The silly thing is, even if Disney's dream came true and they got their own station at Celebration, visitors would still have to board buses, because Disney's current management is too cheap to extend the monorail.
Orlando's a tough call when it comes to inter-city/cross-state passenger rail, because every location not requiring massive new ROW has some kind of fatal flaw. MCO seems sensible on the surface... until you realize that the CSX tracks are really a 10-minute shuttle ride from the terminal. Kissimmee's station is almost as geographically far from Disney as a brand new station in Downtown Orlando near Church Street would be. The existing Amtrak station in Orlando isn't that far from downtown, but it's about as pedestrian-hostile of a walk as you could get.
IMHO, the ideal Orlando scenario would be for them to start at the spur south of MCO, veering northeast at the point where the spur turns southeast and continuing to the edge of the non-secured passenger councourse, becoming elevated as it approached so the station could go above everything (since it would only be for passenger trains, they could get away with grades that freight trains could never handle). Then, from there, they'd backtrack to the mainline, and continue north to downtown, skipping what's now the Amtrak station, and stopping at a brand new station a mile or two north, near or at Church Street Station, with the tracks themselves depressed into a trench through the area so cars exiting I-4 wouldn't have to contend with busy grade crossings or stopped trains.

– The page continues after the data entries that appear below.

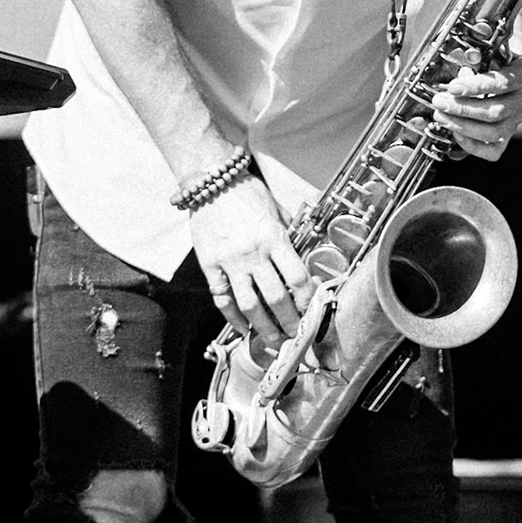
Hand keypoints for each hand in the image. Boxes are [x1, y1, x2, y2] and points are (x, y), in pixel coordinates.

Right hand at [189, 178, 314, 337]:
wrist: (211, 180)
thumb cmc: (246, 192)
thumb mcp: (277, 210)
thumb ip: (288, 234)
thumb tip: (301, 257)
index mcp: (274, 237)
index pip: (297, 278)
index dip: (307, 301)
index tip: (311, 313)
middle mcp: (254, 253)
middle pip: (276, 298)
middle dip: (289, 323)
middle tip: (295, 337)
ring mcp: (230, 261)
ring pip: (250, 306)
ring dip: (264, 328)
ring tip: (273, 341)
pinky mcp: (210, 265)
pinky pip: (223, 299)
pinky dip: (233, 318)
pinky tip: (243, 328)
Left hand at [431, 52, 521, 160]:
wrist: (509, 68)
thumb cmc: (496, 57)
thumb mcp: (488, 50)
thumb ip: (475, 59)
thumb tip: (461, 72)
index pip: (503, 84)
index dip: (477, 87)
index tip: (453, 87)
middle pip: (496, 112)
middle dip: (463, 109)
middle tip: (440, 102)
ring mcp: (518, 120)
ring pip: (494, 132)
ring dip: (463, 126)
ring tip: (441, 116)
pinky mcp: (508, 135)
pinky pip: (493, 150)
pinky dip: (472, 146)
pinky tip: (456, 135)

Really, though, if the new Downtown Orlando station had rental cars, secure overnight garage parking, and was served by the future light rail line to International Drive, they could just skip the new airport station and stay with the shuttles since 99% of the reason for taking a train to the airport -- abundant rental cars, safe overnight parking, and ground transportation to area attractions -- would be available at the main station downtown anyway.